◆ Required work
Check each line of the records for "UnaryNode"; collect those that have it.

◆ Provided data
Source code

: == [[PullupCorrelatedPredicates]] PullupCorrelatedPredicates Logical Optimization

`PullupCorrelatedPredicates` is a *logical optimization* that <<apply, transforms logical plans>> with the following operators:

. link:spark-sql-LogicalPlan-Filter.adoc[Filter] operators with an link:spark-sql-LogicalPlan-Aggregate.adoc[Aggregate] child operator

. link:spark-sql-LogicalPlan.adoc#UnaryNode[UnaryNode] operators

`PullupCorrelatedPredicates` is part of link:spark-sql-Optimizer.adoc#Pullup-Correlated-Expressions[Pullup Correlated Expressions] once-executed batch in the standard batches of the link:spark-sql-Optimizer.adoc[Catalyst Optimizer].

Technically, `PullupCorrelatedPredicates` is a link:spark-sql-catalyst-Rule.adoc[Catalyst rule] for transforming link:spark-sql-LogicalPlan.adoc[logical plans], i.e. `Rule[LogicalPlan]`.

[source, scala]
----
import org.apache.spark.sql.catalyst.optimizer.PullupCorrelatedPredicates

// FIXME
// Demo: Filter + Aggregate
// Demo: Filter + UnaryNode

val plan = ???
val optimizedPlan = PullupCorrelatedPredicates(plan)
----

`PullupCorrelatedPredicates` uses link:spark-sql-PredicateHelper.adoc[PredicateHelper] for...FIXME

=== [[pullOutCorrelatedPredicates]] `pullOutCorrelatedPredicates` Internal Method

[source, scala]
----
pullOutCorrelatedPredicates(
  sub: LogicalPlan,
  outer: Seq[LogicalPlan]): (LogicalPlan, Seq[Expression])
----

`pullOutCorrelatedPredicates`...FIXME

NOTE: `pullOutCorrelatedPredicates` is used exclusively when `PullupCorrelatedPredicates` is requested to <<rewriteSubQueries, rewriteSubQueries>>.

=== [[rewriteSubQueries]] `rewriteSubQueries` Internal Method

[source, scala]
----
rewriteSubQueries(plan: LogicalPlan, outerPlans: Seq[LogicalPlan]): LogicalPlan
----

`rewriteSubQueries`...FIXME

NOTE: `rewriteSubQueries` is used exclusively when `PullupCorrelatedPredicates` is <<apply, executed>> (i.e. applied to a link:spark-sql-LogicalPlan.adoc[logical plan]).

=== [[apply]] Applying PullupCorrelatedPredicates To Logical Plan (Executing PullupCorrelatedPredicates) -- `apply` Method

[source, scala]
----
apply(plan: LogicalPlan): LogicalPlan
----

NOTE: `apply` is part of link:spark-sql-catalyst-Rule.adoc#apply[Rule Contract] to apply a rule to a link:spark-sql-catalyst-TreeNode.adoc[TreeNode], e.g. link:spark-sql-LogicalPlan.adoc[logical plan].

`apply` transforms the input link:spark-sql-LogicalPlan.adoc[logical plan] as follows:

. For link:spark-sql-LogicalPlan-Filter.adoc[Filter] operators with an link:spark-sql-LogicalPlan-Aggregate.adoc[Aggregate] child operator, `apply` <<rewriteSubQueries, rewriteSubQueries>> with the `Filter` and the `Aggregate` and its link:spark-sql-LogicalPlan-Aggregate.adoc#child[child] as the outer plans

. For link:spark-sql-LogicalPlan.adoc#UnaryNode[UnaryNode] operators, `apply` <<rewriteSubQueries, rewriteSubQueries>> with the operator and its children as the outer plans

◆ Written answer
. link:spark-sql-LogicalPlan.adoc#UnaryNode[UnaryNode] operators
// Demo: Filter + UnaryNode
. For link:spark-sql-LogicalPlan.adoc#UnaryNode[UnaryNode] operators, `apply` <<rewriteSubQueries, rewriteSubQueries>> with the operator and its children as the outer plans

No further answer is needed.